● Instructions to follow
Find the line with "3226 | 360% | % |" in the entries below. Repeat it, every following line, and the line with "Biological - variables", exactly and with nothing added.

-------- The data --------

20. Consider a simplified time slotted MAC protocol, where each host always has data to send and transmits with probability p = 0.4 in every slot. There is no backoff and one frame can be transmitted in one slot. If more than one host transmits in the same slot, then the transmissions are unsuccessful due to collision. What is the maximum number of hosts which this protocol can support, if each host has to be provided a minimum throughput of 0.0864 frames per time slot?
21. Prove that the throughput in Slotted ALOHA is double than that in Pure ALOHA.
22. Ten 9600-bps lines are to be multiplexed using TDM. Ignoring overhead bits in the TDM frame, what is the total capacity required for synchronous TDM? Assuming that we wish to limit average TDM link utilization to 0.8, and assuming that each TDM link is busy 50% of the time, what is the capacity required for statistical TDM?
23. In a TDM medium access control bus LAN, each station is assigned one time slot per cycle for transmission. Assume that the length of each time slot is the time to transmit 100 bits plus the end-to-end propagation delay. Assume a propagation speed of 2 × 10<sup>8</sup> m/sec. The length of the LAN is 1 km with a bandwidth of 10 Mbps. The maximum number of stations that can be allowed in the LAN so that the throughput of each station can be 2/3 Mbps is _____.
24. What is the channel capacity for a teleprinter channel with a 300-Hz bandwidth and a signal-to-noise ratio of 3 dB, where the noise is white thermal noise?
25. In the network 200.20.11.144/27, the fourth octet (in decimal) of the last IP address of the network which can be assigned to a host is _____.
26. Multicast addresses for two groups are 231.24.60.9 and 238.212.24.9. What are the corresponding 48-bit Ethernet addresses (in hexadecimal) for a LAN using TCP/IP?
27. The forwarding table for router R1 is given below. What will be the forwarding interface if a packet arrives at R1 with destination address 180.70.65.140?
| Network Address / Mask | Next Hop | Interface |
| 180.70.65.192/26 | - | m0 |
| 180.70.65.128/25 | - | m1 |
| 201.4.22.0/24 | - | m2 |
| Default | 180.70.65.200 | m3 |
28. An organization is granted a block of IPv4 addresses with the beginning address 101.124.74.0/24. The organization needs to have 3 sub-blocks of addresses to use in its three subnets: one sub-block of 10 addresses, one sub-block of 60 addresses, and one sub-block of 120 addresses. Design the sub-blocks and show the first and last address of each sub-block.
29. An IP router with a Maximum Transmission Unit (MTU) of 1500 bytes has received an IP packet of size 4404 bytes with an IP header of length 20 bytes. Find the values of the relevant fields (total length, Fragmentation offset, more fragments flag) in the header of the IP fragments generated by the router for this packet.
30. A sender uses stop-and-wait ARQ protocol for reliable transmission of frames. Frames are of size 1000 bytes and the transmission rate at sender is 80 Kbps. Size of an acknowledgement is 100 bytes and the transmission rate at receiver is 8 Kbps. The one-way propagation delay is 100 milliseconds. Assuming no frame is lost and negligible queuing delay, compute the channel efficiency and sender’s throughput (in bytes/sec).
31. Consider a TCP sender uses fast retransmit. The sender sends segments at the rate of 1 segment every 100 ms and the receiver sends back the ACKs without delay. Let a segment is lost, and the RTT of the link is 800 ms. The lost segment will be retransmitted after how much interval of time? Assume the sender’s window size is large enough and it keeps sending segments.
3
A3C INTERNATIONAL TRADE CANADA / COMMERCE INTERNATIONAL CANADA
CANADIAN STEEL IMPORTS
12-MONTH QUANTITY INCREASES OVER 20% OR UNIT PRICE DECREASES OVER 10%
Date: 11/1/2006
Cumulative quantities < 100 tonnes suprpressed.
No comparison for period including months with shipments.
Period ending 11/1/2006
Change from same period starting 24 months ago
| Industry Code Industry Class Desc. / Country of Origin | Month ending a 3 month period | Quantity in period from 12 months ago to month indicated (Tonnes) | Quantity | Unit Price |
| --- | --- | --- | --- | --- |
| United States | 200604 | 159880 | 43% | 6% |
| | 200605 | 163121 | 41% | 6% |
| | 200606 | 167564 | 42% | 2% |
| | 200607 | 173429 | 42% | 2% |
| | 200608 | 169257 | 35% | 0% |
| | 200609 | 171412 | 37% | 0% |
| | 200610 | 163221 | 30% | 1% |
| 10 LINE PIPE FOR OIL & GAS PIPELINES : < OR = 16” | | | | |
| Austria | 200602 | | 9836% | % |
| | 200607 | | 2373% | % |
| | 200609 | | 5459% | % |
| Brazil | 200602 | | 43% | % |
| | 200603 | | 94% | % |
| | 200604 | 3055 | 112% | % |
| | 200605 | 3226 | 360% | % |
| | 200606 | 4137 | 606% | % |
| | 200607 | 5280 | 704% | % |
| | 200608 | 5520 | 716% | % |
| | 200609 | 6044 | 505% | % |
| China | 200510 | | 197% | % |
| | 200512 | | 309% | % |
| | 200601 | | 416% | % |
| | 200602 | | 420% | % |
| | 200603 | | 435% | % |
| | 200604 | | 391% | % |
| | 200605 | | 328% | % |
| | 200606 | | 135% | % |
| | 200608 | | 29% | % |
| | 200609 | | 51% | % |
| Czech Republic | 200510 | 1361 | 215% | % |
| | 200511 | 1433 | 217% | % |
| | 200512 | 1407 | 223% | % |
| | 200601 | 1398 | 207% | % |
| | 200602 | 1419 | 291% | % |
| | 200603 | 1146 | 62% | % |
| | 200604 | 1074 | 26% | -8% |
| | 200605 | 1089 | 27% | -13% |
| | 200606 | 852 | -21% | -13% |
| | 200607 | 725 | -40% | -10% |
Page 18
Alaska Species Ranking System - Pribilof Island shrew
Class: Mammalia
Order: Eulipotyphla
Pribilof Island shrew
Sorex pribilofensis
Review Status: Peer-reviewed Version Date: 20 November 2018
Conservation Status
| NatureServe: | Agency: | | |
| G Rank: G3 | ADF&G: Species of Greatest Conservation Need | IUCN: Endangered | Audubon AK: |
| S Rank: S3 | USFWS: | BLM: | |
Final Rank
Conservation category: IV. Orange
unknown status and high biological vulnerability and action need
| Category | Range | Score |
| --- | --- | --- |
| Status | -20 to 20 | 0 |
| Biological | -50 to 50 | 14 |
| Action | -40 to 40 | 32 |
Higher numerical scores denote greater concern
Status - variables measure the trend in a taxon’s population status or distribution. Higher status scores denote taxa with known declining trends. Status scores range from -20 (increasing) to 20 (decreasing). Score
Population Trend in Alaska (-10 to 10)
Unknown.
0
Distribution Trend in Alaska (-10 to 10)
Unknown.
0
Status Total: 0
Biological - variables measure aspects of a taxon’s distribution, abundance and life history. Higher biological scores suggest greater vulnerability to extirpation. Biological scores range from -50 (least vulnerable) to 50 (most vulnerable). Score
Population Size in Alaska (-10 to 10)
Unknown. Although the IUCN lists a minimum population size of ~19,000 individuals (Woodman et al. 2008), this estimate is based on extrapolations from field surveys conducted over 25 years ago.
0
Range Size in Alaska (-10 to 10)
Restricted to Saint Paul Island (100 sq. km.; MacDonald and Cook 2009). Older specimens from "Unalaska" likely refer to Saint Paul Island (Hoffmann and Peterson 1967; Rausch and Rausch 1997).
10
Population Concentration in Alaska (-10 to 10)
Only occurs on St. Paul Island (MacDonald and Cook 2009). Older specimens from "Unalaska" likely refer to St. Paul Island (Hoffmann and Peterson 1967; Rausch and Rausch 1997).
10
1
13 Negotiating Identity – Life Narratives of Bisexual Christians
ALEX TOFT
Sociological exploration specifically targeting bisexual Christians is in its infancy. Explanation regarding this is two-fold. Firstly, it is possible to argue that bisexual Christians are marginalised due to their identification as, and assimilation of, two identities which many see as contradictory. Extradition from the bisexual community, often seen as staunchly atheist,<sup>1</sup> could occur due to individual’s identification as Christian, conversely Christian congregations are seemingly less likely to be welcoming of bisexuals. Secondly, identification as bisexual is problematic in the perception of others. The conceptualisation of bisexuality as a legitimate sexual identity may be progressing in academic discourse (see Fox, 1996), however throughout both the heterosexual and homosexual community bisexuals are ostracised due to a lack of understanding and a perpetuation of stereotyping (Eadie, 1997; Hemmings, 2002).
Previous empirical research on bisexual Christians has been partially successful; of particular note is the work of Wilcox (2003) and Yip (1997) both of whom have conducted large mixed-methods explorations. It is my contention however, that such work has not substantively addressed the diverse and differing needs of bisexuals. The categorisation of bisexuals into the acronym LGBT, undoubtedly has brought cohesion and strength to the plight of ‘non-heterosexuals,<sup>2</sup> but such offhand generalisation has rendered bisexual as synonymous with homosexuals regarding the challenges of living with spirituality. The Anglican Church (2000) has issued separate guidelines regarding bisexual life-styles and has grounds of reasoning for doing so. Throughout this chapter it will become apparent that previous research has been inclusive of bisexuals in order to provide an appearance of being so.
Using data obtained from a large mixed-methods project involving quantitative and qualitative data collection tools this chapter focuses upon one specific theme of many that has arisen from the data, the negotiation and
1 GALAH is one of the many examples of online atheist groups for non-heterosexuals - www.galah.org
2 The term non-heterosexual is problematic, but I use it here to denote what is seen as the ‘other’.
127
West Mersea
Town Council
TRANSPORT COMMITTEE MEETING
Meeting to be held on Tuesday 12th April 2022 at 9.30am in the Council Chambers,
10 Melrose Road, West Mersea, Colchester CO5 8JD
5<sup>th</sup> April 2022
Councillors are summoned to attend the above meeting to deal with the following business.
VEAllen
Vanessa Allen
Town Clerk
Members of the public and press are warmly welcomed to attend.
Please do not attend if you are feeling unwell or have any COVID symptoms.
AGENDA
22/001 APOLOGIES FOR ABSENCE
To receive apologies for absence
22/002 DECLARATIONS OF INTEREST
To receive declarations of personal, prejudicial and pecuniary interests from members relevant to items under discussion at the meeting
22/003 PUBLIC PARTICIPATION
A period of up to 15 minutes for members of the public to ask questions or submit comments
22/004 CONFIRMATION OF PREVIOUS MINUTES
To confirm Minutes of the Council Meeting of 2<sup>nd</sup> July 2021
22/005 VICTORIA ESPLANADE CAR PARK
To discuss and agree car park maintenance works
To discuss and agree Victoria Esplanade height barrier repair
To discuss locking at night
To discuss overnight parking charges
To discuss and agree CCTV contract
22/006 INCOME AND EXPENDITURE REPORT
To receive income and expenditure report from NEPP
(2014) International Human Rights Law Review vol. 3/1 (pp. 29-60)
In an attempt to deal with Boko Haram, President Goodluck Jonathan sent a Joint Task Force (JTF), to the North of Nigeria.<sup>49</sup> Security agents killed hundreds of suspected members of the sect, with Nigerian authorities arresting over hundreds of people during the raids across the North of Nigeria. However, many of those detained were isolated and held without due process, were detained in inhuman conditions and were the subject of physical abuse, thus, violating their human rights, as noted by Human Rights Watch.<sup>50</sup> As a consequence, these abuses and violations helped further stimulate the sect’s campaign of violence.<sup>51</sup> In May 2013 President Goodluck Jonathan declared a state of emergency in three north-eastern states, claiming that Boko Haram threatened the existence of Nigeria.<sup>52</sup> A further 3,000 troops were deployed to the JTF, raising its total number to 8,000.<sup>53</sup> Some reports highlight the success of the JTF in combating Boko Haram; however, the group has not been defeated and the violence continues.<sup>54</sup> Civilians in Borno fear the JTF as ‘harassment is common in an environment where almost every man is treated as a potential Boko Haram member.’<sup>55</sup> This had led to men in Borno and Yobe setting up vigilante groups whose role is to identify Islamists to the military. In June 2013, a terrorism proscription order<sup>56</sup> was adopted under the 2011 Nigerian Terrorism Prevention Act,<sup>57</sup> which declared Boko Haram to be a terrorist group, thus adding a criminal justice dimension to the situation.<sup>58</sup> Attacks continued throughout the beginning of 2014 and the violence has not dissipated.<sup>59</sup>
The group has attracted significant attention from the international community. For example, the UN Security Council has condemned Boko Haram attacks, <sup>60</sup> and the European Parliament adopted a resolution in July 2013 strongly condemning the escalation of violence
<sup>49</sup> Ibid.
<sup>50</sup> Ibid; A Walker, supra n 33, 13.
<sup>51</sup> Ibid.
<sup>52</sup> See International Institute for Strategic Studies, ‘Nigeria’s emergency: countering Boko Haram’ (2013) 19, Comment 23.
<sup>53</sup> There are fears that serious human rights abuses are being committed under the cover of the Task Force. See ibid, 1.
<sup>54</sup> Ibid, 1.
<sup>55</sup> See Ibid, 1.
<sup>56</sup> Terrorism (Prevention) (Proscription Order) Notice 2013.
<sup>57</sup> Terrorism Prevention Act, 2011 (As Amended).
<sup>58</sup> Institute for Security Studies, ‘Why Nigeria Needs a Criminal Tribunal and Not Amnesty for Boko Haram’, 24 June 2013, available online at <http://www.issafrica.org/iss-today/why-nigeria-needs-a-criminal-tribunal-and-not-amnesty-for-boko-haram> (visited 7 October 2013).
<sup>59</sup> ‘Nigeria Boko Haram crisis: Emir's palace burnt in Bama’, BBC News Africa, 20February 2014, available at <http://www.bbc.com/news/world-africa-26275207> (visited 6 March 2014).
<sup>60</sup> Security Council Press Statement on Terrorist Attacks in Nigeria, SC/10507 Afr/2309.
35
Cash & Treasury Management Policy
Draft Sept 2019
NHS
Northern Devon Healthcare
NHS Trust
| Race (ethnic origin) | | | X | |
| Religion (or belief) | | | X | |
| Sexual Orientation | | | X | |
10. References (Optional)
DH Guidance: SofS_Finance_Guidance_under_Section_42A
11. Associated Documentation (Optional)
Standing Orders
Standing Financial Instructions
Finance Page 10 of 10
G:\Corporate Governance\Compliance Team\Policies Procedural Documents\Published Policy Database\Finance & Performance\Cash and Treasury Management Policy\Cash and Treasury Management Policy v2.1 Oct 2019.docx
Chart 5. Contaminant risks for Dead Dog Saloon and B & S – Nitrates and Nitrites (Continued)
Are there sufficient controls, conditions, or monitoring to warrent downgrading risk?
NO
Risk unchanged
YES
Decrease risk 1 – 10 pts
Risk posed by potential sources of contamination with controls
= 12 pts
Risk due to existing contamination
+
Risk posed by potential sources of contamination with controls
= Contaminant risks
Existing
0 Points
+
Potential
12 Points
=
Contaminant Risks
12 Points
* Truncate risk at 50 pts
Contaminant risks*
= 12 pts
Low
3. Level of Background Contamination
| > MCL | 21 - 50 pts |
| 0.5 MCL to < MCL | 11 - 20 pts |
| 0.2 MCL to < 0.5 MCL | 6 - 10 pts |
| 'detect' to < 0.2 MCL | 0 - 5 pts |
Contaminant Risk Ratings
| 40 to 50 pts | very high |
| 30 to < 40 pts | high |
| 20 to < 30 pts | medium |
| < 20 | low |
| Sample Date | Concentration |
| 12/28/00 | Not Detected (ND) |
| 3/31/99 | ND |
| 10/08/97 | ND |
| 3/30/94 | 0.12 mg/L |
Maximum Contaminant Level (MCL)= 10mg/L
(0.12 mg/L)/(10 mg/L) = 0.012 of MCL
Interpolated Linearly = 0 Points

--------

● Answer to this exercise
| | 200605 | 3226 | 360% | % |
| | 200606 | 4137 | 606% | % |
| | 200607 | 5280 | 704% | % |
| | 200608 | 5520 | 716% | % |
| | 200609 | 6044 | 505% | % |
| China | 200510 | | 197% | % |
| | 200512 | | 309% | % |
| | 200601 | | 416% | % |
| | 200602 | | 420% | % |
| | 200603 | | 435% | % |
| | 200604 | | 391% | % |
| | 200605 | | 328% | % |
| | 200606 | | 135% | % |
| | 200608 | | 29% | % |
| | 200609 | | 51% | % |
| Czech Republic | 200510 | 1361 | 215% | % |
| | 200511 | 1433 | 217% | % |
| | 200512 | 1407 | 223% | % |
| | 200601 | 1398 | 207% | % |
| | 200602 | 1419 | 291% | % |
| | 200603 | 1146 | 62% | % |
| | 200604 | 1074 | 26% | -8% |
| | 200605 | 1089 | 27% | -13% |
| | 200606 | 852 | -21% | -13% |
| | 200607 | 725 | -40% | -10% |
Page 18
Alaska Species Ranking System - Pribilof Island shrew
Class: Mammalia
Order: Eulipotyphla
Pribilof Island shrew
Sorex pribilofensis
Review Status: Peer-reviewed Version Date: 20 November 2018
Conservation Status
| NatureServe: | Agency: | | |
| G Rank: G3 | ADF&G: Species of Greatest Conservation Need | IUCN: Endangered | Audubon AK: |
| S Rank: S3 | USFWS: | BLM: | |
Final Rank
Conservation category: IV. Orange
unknown status and high biological vulnerability and action need
| Category | Range | Score |
| --- | --- | --- |
| Status | -20 to 20 | 0 |
| Biological | -50 to 50 | 14 |
| Action | -40 to 40 | 32 |
Higher numerical scores denote greater concern
Status - variables measure the trend in a taxon’s population status or distribution. Higher status scores denote taxa with known declining trends. Status scores range from -20 (increasing) to 20 (decreasing). Score
Population Trend in Alaska (-10 to 10)
Unknown.
0
Distribution Trend in Alaska (-10 to 10)
Unknown.
0
Status Total: 0
Biological - variables measure aspects of a taxon’s distribution, abundance and life history. Higher biological scores suggest greater vulnerability to extirpation. Biological scores range from -50 (least vulnerable) to 50 (most vulnerable). Score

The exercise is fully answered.